▶ **Goal**: Pick out each line below that contains the word "order", and copy those lines in full.

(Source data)
********

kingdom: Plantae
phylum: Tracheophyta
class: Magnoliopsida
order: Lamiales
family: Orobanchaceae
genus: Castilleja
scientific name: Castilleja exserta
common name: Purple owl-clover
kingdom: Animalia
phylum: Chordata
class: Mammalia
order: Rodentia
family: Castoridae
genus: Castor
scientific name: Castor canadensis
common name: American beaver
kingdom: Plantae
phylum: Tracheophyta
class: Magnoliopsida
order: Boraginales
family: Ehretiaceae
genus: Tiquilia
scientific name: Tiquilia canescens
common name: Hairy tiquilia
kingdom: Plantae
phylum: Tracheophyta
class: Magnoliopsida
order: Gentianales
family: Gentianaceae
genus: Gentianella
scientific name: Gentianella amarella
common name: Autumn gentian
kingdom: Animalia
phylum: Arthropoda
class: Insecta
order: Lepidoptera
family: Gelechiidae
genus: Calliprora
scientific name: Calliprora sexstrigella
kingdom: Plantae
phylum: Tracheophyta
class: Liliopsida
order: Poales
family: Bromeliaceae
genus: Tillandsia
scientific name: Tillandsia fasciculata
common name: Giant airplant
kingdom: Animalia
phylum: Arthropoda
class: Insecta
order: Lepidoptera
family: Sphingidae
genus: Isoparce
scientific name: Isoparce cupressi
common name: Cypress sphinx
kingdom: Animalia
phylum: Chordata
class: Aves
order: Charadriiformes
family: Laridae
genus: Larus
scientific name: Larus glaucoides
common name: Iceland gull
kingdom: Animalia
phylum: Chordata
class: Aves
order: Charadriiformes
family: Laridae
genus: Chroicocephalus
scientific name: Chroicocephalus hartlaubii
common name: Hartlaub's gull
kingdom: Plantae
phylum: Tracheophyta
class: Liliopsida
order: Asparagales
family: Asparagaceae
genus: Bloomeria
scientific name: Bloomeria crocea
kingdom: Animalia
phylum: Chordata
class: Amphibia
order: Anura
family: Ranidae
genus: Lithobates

********

▶ **Solution for this task**:
order: Lamiales
order: Rodentia
order: Boraginales
order: Gentianales
order: Lepidoptera
order: Poales
order: Lepidoptera
order: Charadriiformes
order: Charadriiformes
order: Asparagales
order: Anura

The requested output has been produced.